### What you need to do
Substitute "Going from left to right" for "Reading left to right" throughout the data below, and give every line again with nothing else changed. Leave the pictures out of your answer.

-- Dataset extract follows --

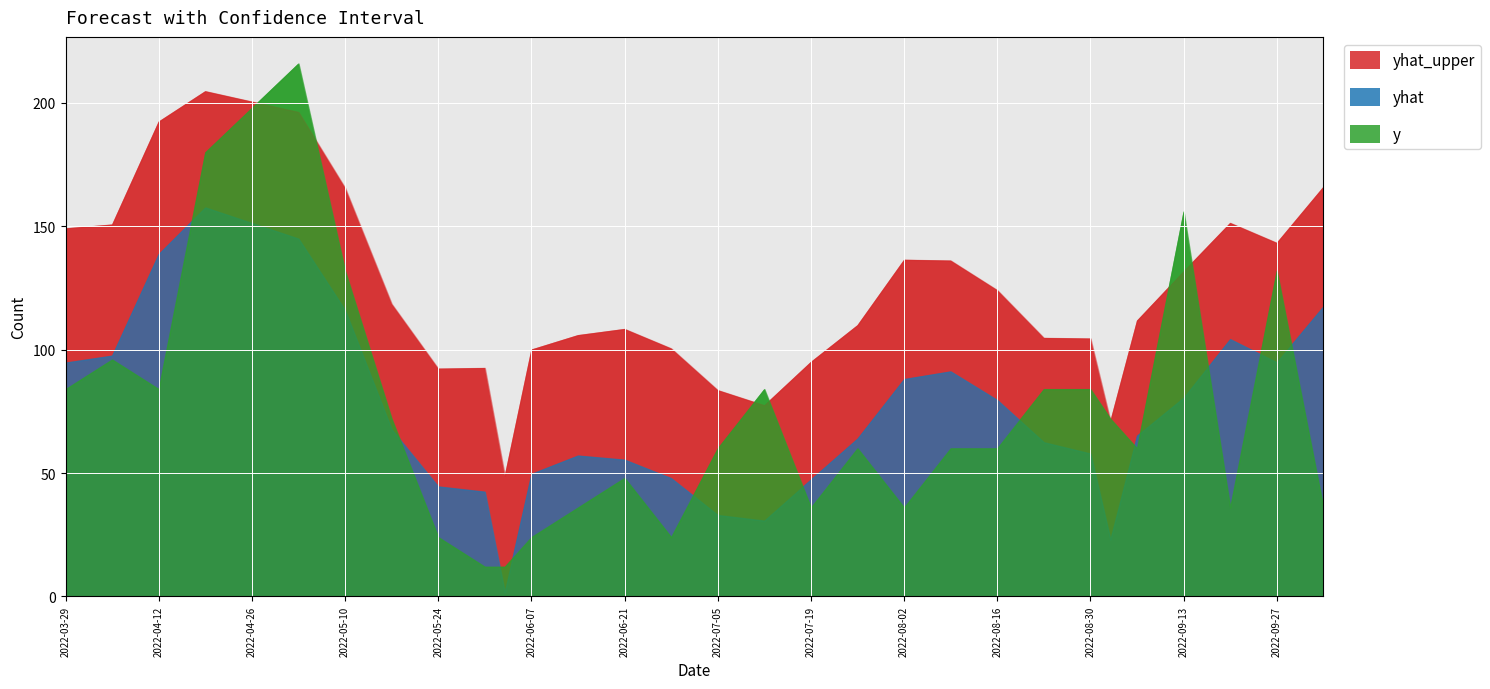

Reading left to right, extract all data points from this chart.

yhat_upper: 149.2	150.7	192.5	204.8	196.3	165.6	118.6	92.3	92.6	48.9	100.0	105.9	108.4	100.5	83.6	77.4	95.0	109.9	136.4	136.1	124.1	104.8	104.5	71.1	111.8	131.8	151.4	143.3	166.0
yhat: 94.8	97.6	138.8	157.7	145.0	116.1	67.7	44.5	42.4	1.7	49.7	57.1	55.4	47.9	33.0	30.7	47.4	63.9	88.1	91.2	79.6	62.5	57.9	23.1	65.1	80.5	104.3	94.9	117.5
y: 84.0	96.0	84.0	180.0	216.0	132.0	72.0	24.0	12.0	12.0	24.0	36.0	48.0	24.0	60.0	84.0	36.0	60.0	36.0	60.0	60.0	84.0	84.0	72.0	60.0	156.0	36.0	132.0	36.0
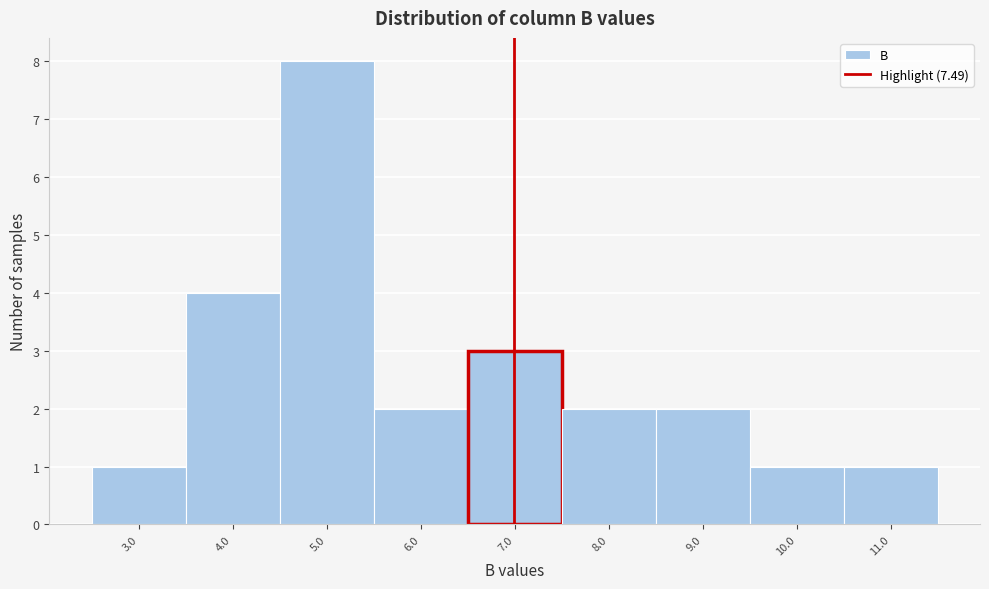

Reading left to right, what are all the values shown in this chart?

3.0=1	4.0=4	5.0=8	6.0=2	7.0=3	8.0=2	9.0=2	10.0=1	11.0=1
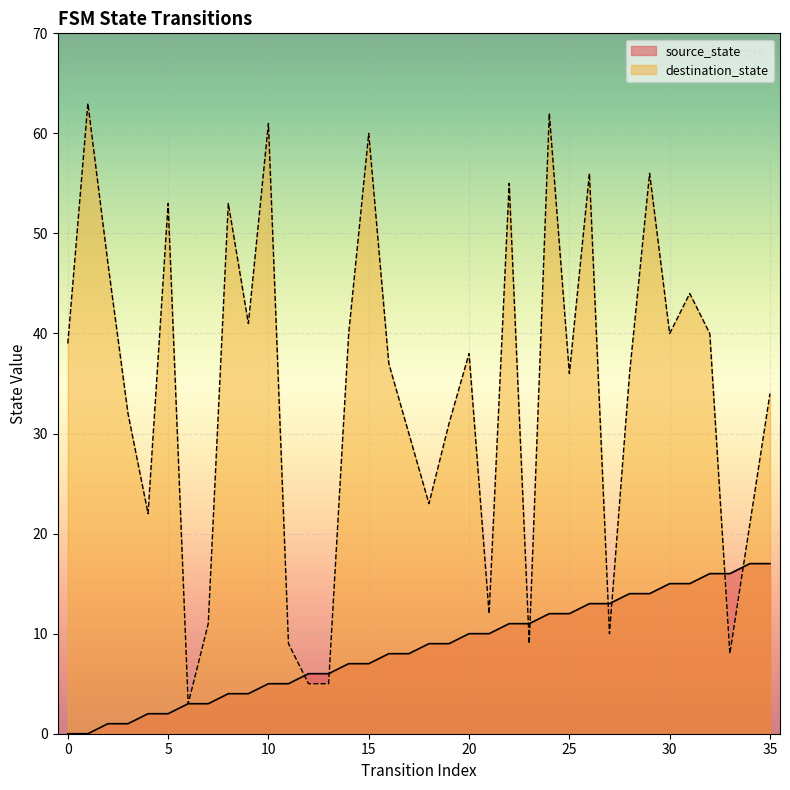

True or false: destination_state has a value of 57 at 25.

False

-- Dataset extract concluded --

### Solution
Going from left to right, extract all data points from this chart.

yhat_upper: 149.2	150.7	192.5	204.8	196.3	165.6	118.6	92.3	92.6	48.9	100.0	105.9	108.4	100.5	83.6	77.4	95.0	109.9	136.4	136.1	124.1	104.8	104.5	71.1	111.8	131.8	151.4	143.3	166.0
yhat: 94.8	97.6	138.8	157.7	145.0	116.1	67.7	44.5	42.4	1.7	49.7	57.1	55.4	47.9	33.0	30.7	47.4	63.9	88.1	91.2	79.6	62.5	57.9	23.1	65.1	80.5	104.3	94.9	117.5
y: 84.0	96.0	84.0	180.0	216.0	132.0	72.0	24.0	12.0	12.0	24.0	36.0	48.0	24.0	60.0	84.0	36.0	60.0	36.0	60.0	60.0	84.0	84.0	72.0	60.0	156.0	36.0	132.0	36.0

Going from left to right, what are all the values shown in this chart?

3.0=1	4.0=4	5.0=8	6.0=2	7.0=3	8.0=2	9.0=2	10.0=1	11.0=1

True or false: destination_state has a value of 57 at 25.

False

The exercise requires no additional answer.